Pattern matching using string interpolation


In the following example using Scala 2.13.3 the 1st pattern matches, but the 2nd does not.

The 3rd pattern again matches, while the 4th does not (note that separator in the 4th match expression is enclosed in backticks, thus referencing the value defined before).

  trait A
  case object A extends A {
    def unapply(a: String): Option[A] = if (a == "my_a") Some(A) else None
  }
  trait B
  case object B extends B {
    def unapply(b: String): Option[B] = if (b == "myB") Some(B) else None
  }

  val match1 = "myB_my_a" match {
    case s"${B(b)}_${A(a)}" => Some((a,b))
    case _ => None
  } // Some((A,B))

  val match2 = "my_a_myB" match {
    case s"${A(a)}_${B(b)}" => Some((a,b))
    case _ => None
  } // None

  val match3 = "my_a__myB" match {
    case s"${A(a)}__${B(b)}" => Some((a,b))
    case _ => None
  } // Some((A,B))

  val separator = "__"
  val match4 = s"my_a${separator}myB" match {
    case s"${A(a)}${`separator`}${B(b)}" => Some((a,b))
    case _ => None
  } // None

Why do only the 1st and the 3rd pattern match?

Is there a good matching alternative to the 2nd pattern that a) is using the unapply methods of A and B and where b) we don't know what strings these methods are accepting?

Edit 1: Added case object B and another matching example.

Edit 2: Another example to illustrate jwvh's answer:

  val (a, b) = ("my_a", "myB")
  val match5 = s"${a}_${b}" match {
    case s"${`a`}_${`b`}" => Some((a, b)) // does not match
    case s"${x}_${y}" => Some((x, y)) // matches: Some(("my", "a_myB"))
  }

Edit 3: To illustrate how, unlike case class construction and extraction with apply and unapply, the construction and extraction of strings using similar string interpolation are not (and cannot be) inverse functions:

  case class AB(a: String, b: String)
  val id = (AB.apply _ tupled) andThen AB.unapply andThen (_.get)
  val compare = id(("my_a", "myB")) == ("my_a", "myB") // true

  val construct: (String, String) => String = (a,b) => s"${a}_${b}"
  val extract: String => (String, String) = { case s"${a}_${b}" => (a,b) }
  val id2 = (construct tupled) andThen extract
  val compare2 = id2(("my_a","myB")) == ("my_a","myB") // false

Solution

  • As your own test (mentioned in the comments) demonstrates, the interpolator recognizes that the match pattern "${A(a)}_${B(b)}" is made up of 2 parts separated by an underscore _. So a best-guess effort is made to split the target string accordingly.

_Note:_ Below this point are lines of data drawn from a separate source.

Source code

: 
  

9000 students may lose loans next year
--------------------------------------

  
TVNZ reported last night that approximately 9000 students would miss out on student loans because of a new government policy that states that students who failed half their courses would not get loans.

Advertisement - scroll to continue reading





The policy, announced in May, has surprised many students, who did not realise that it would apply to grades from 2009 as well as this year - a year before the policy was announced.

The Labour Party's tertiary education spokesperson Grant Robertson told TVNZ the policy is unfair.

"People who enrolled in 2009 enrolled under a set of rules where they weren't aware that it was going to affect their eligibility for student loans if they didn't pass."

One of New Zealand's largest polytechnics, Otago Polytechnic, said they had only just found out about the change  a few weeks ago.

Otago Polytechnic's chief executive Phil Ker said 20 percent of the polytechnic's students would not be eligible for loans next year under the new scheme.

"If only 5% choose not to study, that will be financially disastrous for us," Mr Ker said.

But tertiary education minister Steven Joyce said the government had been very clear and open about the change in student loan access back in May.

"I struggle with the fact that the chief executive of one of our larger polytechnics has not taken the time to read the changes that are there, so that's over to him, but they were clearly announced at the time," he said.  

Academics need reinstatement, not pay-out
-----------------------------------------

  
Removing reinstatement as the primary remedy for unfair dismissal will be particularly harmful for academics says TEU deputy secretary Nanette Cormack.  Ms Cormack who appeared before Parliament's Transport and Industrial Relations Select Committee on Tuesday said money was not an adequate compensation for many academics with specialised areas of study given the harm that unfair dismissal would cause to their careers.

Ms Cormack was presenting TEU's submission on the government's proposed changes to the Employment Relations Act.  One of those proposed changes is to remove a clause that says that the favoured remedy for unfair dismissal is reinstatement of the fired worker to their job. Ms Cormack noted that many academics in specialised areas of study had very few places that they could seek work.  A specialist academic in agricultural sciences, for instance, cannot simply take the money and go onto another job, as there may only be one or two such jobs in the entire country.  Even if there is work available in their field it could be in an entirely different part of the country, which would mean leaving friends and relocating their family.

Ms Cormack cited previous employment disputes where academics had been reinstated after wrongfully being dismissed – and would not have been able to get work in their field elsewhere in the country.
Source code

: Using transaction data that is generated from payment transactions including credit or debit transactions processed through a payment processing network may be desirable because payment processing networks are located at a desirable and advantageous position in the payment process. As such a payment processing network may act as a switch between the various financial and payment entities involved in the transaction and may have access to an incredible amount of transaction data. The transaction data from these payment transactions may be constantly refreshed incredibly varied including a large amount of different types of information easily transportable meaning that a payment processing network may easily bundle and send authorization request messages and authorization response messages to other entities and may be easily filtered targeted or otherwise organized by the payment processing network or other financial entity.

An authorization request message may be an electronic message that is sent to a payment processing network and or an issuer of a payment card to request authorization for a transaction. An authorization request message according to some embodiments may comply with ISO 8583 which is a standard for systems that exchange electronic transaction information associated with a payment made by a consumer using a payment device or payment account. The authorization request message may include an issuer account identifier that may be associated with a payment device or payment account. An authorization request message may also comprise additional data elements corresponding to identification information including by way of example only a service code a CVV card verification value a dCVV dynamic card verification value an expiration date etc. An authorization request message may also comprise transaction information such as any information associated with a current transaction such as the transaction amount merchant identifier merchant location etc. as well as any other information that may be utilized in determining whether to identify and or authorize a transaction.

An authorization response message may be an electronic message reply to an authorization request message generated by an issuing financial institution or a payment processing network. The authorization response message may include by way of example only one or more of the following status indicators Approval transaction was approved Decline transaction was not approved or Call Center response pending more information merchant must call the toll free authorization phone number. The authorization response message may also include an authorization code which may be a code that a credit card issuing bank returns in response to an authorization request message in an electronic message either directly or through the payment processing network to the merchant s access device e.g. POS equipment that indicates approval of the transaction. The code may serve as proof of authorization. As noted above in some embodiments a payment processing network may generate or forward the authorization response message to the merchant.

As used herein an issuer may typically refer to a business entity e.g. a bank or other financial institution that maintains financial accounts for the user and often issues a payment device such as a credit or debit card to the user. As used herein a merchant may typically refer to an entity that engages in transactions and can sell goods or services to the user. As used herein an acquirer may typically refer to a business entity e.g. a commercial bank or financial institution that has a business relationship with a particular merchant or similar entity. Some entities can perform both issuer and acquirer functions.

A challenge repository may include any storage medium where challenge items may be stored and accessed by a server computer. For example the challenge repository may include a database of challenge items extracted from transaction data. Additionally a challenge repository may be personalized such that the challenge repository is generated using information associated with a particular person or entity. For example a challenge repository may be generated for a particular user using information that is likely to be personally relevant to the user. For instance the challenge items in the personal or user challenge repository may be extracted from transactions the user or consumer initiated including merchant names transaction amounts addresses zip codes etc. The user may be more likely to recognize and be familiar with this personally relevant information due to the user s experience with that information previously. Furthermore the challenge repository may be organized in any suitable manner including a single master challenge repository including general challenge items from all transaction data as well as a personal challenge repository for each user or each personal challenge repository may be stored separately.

    The 1st part, "my", is sent to the A.unapply() where it fails. The 2nd part, "a_myB", is not even attempted.

    Something similar happens in match4. The pattern "${A(a)}${'separator'}${B(b)}" has 3 dollar signs and thus 3 parts. But, without any explicit characters to anchor the pattern, the target string is split into these 3 parts.

    1. ""
    2. ""
    3. "my_a__myB"

    Again, the 1st part fails the unapply() and the other parts are never attempted.


    While your Edit 3 code is technically correct, I don't find it terribly convincing. You've simply demonstrated that (String,String)=>AB(String,String)=>(String,String) is (or can be) a lossless data transition. The same cannot be said of (String,String)=>String which introduces some ambiguity, i.e. the loss of information sufficient to guarantee restoration of the original data. That loss is inherent in the transformation itself, not the tools (interpolation) used to achieve it.

    The fact that case class and String interpolation both use apply()/unapply() under the hood strikes me as inconsequential.